TASK OBJECTIVE »
Every entry must be transcribed without alteration.
╭──
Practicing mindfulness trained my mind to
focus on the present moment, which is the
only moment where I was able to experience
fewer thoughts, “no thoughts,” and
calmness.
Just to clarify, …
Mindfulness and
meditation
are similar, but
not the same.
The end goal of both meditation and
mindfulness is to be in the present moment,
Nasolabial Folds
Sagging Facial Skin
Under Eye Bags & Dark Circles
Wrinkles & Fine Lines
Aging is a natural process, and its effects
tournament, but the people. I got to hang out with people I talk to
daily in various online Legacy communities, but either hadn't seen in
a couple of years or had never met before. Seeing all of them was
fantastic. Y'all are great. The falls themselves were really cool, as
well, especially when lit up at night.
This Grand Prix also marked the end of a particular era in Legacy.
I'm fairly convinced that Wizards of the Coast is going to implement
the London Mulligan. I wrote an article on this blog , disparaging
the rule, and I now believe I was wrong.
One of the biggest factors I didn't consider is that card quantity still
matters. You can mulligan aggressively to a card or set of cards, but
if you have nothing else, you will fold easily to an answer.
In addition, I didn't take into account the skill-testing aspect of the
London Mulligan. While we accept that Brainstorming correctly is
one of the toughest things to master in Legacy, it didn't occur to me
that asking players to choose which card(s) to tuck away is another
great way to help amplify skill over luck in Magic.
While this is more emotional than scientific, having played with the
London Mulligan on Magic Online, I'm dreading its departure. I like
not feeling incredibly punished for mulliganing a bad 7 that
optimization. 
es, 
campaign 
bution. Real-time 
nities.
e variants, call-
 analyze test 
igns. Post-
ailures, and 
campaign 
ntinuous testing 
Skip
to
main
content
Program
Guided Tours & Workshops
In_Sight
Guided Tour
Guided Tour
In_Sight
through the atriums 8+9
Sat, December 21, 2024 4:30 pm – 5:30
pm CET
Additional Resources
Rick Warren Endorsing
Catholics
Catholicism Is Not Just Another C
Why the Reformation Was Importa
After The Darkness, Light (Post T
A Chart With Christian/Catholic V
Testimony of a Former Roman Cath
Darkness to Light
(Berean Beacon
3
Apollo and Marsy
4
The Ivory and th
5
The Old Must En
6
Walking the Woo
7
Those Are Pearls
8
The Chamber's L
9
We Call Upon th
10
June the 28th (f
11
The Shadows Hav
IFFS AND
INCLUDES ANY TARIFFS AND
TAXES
╰──
RESPONSE TO THIS TASK »
Practicing mindfulness trained my mind to
focus on the present moment, which is the
only moment where I was able to experience
fewer thoughts, “no thoughts,” and
calmness.
Just to clarify, …
Mindfulness and
meditation
are similar, but
not the same.
The end goal of both meditation and
mindfulness is to be in the present moment,
Nasolabial Folds
Sagging Facial Skin
Under Eye Bags & Dark Circles
Wrinkles & Fine Lines
Aging is a natural process, and its effects
tournament, but the people. I got to hang out with people I talk to
daily in various online Legacy communities, but either hadn't seen in
a couple of years or had never met before. Seeing all of them was
fantastic. Y'all are great. The falls themselves were really cool, as
well, especially when lit up at night.
This Grand Prix also marked the end of a particular era in Legacy.
I'm fairly convinced that Wizards of the Coast is going to implement
the London Mulligan. I wrote an article on this blog , disparaging
the rule, and I now believe I was wrong.
One of the biggest factors I didn't consider is that card quantity still
matters. You can mulligan aggressively to a card or set of cards, but
if you have nothing else, you will fold easily to an answer.
In addition, I didn't take into account the skill-testing aspect of the
London Mulligan. While we accept that Brainstorming correctly is
one of the toughest things to master in Legacy, it didn't occur to me
that asking players to choose which card(s) to tuck away is another
great way to help amplify skill over luck in Magic.
While this is more emotional than scientific, having played with the
London Mulligan on Magic Online, I'm dreading its departure. I like
not feeling incredibly punished for mulliganing a bad 7 that
optimization. 
es, 
campaign 
bution. Real-time 
nities.
e variants, call-
 analyze test 
igns. Post-
ailures, and 
campaign 
ntinuous testing 
Skip
to
main
content
Program
Guided Tours & Workshops
In_Sight
Guided Tour
Guided Tour
In_Sight
through the atriums 8+9
Sat, December 21, 2024 4:30 pm – 5:30
pm CET
Additional Resources
Rick Warren Endorsing
Catholics
Catholicism Is Not Just Another C
Why the Reformation Was Importa
After The Darkness, Light (Post T
A Chart With Christian/Catholic V
Testimony of a Former Roman Cath
Darkness to Light
(Berean Beacon
3
Apollo and Marsy
4
The Ivory and th
5
The Old Must En
6
Walking the Woo
7
Those Are Pearls
8
The Chamber's L
9
We Call Upon th
10
June the 28th (f
11
The Shadows Hav
IFFS AND
INCLUDES ANY TARIFFS AND
TAXES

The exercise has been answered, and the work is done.